Completed 24655 of 1048576 requests, 2.4% 5061.0/s 5.1MB/s
[…]
Completed 28164 of 1048576 requests, 2.7% 3508.6/s 3.5MB/s
Completed 28164 of 1048576 requests, 2.7% 0.0/s 0.0MB/s
Completed 28164 of 1048576 requests, 2.7% 0.0/s 0.0MB/s
I0913 05:58:00 8 topology_event_handling.go:58] Removing Volume 3 from the dead volume server Node:topo:DefaultDataCenter:DefaultRack:172.17.0.3:8080, volumes:map[3:Id:3, Size:0, ReplicaPlacement:001, Collection:benchmark, Version:2, FileCount:0, DeleteCount:0, DeletedByteCount:0, ReadOnly:false 5:Id:5, Size:0, ReplicaPlacement:001, Collection:benchmark, Version:2, FileCount:0, DeleteCount:0, DeletedByteCount:0, ReadOnly:false], Ip:172.17.0.3, Port:8080, PublicUrl:172.17.0.3:8080, Dead:true I0913 05:58:00 8 volume_layout.go:181] Volume 3 has 1 replica, less than required 2
I0913 05:58:00 8 volume_layout.go:157] Volume 3 becomes unwritable
I0913 05:58:00 8 topology_event_handling.go:58] Removing Volume 5 from the dead volume server Node:topo:DefaultDataCenter:DefaultRack:172.17.0.3:8080, volumes:map[5:Id:5, Size:0, ReplicaPlacement:001, Collection:benchmark, Version:2, FileCount:0, DeleteCount:0, DeletedByteCount:0, ReadOnly:false 3:Id:3, Size:0, ReplicaPlacement:001, Collection:benchmark, Version:2, FileCount:0, DeleteCount:0, DeletedByteCount:0, ReadOnly:false], Ip:172.17.0.3, Port:8080, PublicUrl:172.17.0.3:8080, Dead:true I0913 05:58:00 8 volume_layout.go:181] Volume 5 has 1 replica, less than required 2
I0913 05:58:00 8 volume_layout.go:157] Volume 5 becomes unwritable
I0913 05:58:00 8 node.go:220] topo:DefaultDataCenter:DefaultRack removes Node:172.17.0.3:8080, volumes:map[3:Id:3, Size:0, ReplicaPlacement:001, Collection:benchmark, Version:2, FileCount:0, DeleteCount:0, DeletedByteCount:0, ReadOnly:false 5:Id:5, Size:0, ReplicaPlacement:001, Collection:benchmark, Version:2, FileCount:0, DeleteCount:0, DeletedByteCount:0, ReadOnly:false], Ip:172.17.0.3, Port:8080, PublicUrl:172.17.0.3:8080, Dead:true volumeCount = 10 I0913 05:58:00 8 topology_event_handling.go:39] DataNode Node:172.17.0.3:8080, volumes:map[3:Id:3, Size:0, ReplicaPlacement:001, Collection:benchmark, Version:2, FileCount:0, DeleteCount:0, DeletedByteCount:0, ReadOnly:false 5:Id:5, Size:0, ReplicaPlacement:001, Collection:benchmark, Version:2, FileCount:0, DeleteCount:0, DeletedByteCount:0, ReadOnly:false], Ip:172.17.0.3, Port:8080, PublicUrl:172.17.0.3:8080, Dead:true is dead!
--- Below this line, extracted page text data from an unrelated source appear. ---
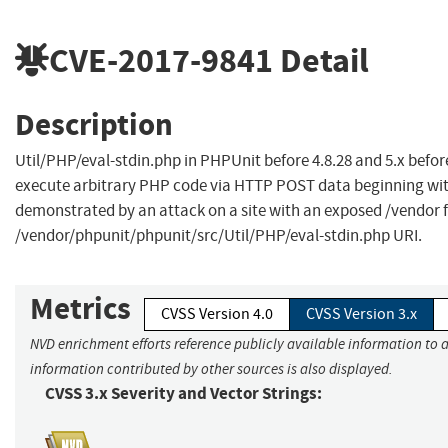
CVE-2017-9841
Detail
Description
Util/PHP/eval-stdin.php in PHPUnit before 4.8.28 and 5.x befor
execute arbitrary PHP code via HTTP POST data beginning with
demonstrated by an attack on a site with an exposed /vendor fol
/vendor/phpunit/phpunit/src/Util/PHP/eval-stdin.php URI.
Metrics
CVSS Version 4.0
CVSS Version 3.x
NVD enrichment efforts reference publicly available information to a
information contributed by other sources is also displayed.
CVSS 3.x Severity and Vector Strings:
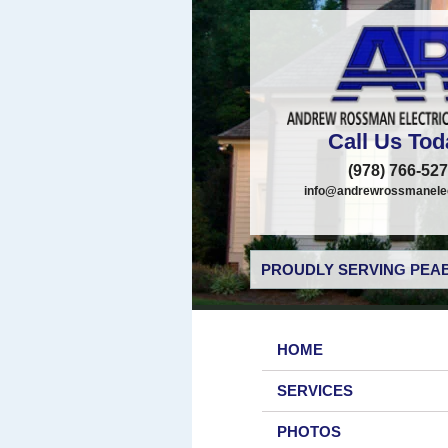
Call Us Tod
(978) 766-52
info@andrewrossmanelec
PROUDLY SERVING PEAB
HOME
SERVICES
PHOTOS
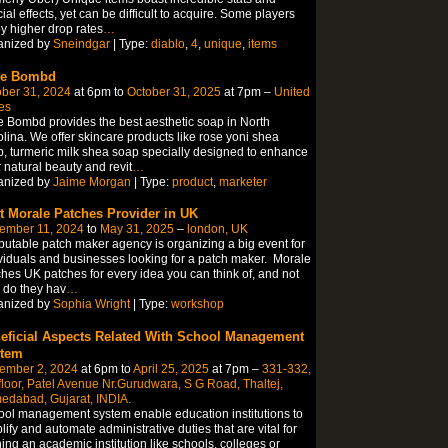
ial effects, yet can be difficult to acquire. Some players
y higher drop rates
…
anized by
Sneindgar
| Type:
diablo
,
4
,
unique
,
items
ve Bombd
ber 31, 2024
at 6pm to
October 31, 2025
at 7pm –
United
es
 Bombd provides the best aesthetic soap in North
lina. We offer skincare products like rose yoni shea
, turmeric milk shea soap specially designed to enhance
 natural beauty and revit
…
anized by
Jaime Morgan
| Type:
product
,
marketer
t Morale Patches Provider in UK
ember 11, 2024
to
May 31, 2025
–
london, UK
putable patch maker agency is organizing a big event for
viduals and businesses looking for a patch maker. Morale
hes UK patches for every idea you can think of, and not
 do they hav
…
anized by
Sophia Wright
| Type:
workshop
eficial Aspects Related With School Management
tem
ember 2, 2024
at 6pm to
April 25, 2025
at 7pm –
331-332,
floor, Patel Avenue Nr.Gurudwara, S G Road, Thaltej,
edabad, Gujarat, INDIA.
ol management system enable education institutions to
lify and automate administrative duties that are vital for
ing an academic institution like schools, colleges or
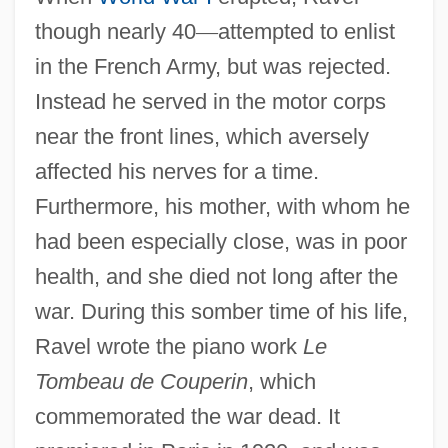
though nearly 40
—
attempted to enlist
in the French Army, but was rejected.
Instead he served in the motor corps
near the front lines, which aversely
affected his nerves for a time.
Furthermore, his mother, with whom he
had been especially close, was in poor
health, and she died not long after the
war. During this somber time of his life,
Ravel wrote the piano work
Le
Tombeau de Couperin
, which
commemorated the war dead. It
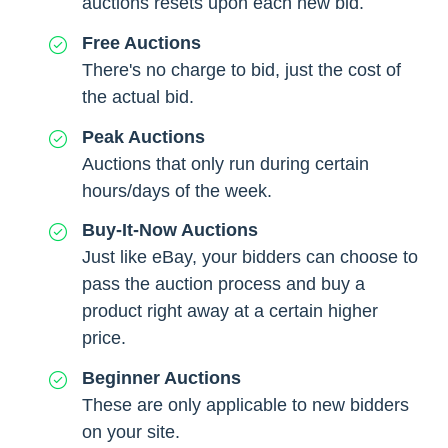
auctions resets upon each new bid.
Free Auctions
There's no charge to bid, just the cost of
the actual bid.
Peak Auctions
Auctions that only run during certain
hours/days of the week.
Buy-It-Now Auctions
Just like eBay, your bidders can choose to
pass the auction process and buy a
product right away at a certain higher
price.
Beginner Auctions
These are only applicable to new bidders
on your site.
Completed 28164 of 1048576 requests, 2.7% 0.0/s 0.0MB/s
Completed 28164 of 1048576 requests, 2.7% 0.0/s 0.0MB/s
Completed 28164 of 1048576 requests, 2.7% 0.0/s 0.0MB/s
Although I waited quite a long time the benchmark does not recover from the failure of one volume server. The master states that the volume becomes unwritable. Is this the expected behaviour?